BEGIN

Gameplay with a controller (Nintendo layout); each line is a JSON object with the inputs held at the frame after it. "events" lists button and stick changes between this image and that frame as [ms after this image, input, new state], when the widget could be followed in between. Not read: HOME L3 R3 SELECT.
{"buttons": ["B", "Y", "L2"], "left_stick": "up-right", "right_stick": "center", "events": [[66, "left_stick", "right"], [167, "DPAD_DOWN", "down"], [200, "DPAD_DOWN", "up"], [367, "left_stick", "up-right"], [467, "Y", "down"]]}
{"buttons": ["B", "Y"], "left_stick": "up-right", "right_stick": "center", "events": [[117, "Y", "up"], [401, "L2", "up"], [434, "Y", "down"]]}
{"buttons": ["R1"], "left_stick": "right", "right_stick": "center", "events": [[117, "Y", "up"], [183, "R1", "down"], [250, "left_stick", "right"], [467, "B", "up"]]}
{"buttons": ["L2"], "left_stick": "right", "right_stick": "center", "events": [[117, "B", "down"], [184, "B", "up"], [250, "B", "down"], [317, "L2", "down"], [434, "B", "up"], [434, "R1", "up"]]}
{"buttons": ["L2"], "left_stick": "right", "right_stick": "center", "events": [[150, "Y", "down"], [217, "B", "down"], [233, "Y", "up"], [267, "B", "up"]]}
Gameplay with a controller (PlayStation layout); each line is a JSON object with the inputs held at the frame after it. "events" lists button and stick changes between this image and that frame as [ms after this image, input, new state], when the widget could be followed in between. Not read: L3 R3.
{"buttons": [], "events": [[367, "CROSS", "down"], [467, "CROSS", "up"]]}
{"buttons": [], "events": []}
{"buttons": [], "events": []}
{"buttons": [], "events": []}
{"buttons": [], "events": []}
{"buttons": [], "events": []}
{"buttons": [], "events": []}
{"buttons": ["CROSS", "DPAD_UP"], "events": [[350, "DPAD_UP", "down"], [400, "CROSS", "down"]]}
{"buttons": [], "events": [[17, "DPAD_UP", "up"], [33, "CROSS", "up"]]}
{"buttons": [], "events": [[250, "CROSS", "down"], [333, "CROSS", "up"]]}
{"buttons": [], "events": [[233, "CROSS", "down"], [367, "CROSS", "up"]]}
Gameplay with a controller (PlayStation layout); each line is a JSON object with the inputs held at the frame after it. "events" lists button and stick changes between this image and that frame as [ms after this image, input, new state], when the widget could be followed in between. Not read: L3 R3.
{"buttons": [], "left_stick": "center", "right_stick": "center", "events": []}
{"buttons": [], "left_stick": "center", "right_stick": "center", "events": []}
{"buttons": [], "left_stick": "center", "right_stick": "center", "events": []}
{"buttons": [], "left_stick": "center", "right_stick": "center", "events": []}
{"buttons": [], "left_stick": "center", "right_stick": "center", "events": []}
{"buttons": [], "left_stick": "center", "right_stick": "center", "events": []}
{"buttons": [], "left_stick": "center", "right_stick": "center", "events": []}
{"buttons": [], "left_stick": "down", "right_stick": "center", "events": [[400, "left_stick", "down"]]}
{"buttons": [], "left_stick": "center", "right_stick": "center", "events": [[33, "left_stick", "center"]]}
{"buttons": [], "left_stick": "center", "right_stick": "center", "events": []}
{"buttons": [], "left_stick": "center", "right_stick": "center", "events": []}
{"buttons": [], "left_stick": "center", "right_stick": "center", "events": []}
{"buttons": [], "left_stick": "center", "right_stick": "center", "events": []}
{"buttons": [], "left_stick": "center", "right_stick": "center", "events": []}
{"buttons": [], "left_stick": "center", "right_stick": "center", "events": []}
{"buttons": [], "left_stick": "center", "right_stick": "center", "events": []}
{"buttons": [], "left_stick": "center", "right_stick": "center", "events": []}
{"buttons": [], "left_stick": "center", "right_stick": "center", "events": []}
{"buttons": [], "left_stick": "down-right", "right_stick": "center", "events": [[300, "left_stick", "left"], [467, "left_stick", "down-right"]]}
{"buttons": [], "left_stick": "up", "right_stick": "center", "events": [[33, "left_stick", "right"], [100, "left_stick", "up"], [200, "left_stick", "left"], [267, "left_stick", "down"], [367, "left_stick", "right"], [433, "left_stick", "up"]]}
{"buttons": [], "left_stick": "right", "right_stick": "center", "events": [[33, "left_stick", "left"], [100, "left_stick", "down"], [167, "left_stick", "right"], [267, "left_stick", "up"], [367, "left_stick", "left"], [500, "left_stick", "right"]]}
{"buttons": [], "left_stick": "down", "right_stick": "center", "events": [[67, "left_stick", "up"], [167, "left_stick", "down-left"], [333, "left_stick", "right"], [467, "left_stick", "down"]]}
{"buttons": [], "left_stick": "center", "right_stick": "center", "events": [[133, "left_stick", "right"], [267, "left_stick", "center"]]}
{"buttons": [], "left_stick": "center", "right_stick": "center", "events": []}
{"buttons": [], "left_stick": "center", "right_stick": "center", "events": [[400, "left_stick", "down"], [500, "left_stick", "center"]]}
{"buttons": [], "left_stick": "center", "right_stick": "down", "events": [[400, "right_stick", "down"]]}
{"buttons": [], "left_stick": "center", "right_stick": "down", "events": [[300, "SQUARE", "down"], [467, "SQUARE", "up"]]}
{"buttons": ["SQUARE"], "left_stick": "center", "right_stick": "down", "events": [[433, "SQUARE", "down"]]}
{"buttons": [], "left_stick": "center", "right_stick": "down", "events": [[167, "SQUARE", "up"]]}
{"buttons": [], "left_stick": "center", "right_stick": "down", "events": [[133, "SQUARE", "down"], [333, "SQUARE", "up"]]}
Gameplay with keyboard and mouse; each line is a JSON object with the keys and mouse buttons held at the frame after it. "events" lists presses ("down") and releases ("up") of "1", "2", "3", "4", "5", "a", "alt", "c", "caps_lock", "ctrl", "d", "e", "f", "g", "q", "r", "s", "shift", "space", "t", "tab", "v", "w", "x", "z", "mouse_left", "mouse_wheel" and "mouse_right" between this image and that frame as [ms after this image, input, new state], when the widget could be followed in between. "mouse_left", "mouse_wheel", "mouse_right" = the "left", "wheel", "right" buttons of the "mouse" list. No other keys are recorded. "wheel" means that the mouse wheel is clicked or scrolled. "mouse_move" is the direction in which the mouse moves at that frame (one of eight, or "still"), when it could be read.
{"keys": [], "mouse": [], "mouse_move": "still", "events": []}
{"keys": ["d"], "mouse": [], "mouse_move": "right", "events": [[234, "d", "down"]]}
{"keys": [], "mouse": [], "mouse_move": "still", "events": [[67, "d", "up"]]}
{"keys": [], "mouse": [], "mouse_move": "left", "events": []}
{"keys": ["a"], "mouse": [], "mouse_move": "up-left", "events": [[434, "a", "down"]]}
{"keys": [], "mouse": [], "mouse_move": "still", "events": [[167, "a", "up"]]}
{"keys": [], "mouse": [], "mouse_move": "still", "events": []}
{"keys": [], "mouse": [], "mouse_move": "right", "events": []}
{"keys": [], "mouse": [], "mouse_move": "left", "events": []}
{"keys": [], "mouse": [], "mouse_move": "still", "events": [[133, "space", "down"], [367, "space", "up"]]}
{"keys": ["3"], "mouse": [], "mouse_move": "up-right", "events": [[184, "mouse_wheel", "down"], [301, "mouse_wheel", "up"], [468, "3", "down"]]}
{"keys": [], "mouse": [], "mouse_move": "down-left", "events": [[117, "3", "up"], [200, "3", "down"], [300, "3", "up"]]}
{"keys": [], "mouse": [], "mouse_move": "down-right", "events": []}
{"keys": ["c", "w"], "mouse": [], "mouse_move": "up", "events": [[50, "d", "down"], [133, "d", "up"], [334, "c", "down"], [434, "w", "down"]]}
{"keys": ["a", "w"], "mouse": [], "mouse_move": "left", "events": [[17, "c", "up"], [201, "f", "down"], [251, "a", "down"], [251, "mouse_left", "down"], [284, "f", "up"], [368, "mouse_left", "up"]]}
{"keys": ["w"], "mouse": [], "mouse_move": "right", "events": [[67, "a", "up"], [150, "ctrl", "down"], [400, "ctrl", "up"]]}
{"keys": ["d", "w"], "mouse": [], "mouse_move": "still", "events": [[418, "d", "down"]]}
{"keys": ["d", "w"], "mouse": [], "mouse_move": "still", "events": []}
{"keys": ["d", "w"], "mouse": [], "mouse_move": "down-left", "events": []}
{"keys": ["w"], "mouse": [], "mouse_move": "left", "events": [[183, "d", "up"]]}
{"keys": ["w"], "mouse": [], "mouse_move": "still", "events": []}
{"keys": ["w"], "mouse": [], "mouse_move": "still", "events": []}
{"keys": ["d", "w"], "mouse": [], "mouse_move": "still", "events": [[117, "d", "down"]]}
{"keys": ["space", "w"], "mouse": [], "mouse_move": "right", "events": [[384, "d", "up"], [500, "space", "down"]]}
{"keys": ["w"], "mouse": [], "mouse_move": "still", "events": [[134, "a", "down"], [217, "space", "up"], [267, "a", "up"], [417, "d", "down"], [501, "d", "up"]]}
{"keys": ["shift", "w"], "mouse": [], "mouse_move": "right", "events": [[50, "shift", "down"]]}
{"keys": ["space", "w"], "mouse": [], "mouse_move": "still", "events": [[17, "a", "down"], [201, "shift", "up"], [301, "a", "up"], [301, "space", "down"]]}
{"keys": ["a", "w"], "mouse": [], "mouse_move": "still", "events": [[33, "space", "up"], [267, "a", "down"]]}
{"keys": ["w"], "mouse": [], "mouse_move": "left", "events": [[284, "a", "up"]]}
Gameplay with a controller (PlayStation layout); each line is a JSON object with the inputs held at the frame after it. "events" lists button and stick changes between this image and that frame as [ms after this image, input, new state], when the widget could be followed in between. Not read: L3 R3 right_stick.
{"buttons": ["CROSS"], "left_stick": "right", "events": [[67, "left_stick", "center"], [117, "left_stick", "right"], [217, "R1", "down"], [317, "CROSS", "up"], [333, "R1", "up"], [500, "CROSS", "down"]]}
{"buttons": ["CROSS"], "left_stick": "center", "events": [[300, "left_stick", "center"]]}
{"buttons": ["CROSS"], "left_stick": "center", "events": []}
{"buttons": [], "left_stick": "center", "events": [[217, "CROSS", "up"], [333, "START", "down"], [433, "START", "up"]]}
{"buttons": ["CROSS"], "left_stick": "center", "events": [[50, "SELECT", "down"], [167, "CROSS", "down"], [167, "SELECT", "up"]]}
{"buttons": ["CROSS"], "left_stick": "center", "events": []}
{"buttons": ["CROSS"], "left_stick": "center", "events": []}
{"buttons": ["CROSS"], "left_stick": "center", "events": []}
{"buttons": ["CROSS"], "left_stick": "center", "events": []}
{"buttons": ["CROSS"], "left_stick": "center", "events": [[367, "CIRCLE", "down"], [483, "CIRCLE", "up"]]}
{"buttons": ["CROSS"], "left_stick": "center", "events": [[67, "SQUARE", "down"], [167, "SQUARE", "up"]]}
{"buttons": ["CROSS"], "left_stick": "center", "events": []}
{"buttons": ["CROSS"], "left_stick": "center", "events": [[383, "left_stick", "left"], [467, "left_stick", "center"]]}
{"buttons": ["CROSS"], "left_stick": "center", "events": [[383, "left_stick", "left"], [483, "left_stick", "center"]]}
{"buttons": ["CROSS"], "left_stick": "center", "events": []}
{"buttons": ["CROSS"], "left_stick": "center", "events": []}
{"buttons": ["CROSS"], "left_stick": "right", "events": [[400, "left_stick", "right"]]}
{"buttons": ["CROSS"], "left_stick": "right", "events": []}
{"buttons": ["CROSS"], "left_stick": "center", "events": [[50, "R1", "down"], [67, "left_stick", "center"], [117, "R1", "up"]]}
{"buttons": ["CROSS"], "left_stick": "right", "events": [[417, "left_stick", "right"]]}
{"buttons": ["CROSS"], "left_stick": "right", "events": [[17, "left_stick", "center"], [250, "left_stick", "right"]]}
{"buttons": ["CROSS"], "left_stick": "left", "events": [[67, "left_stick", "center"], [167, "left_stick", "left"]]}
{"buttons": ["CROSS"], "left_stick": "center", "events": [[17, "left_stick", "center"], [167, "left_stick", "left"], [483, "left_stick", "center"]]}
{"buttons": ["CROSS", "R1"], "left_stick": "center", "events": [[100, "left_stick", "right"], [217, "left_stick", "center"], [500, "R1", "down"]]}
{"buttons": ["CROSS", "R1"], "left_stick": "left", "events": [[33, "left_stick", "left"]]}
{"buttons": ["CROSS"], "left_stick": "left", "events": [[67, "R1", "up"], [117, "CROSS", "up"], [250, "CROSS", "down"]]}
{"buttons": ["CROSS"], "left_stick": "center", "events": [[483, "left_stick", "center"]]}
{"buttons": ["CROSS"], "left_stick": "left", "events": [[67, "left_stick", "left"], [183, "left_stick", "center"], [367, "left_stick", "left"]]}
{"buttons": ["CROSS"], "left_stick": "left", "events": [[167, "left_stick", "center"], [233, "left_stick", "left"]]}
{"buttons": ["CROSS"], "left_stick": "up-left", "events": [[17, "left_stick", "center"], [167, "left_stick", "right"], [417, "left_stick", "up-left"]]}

END

## [Exercise instructions]
Each line containing the word "SELECT" must be pulled from the listing and copied.

## [Task solution]
Gameplay with a controller (Nintendo layout); each line is a JSON object with the inputs held at the frame after it. "events" lists button and stick changes between this image and that frame as [ms after this image, input, new state], when the widget could be followed in between. Not read: HOME L3 R3 SELECT.
{"buttons": ["CROSS"], "left_stick": "center", "events": [[50, "SELECT", "down"], [167, "CROSS", "down"], [167, "SELECT", "up"]]}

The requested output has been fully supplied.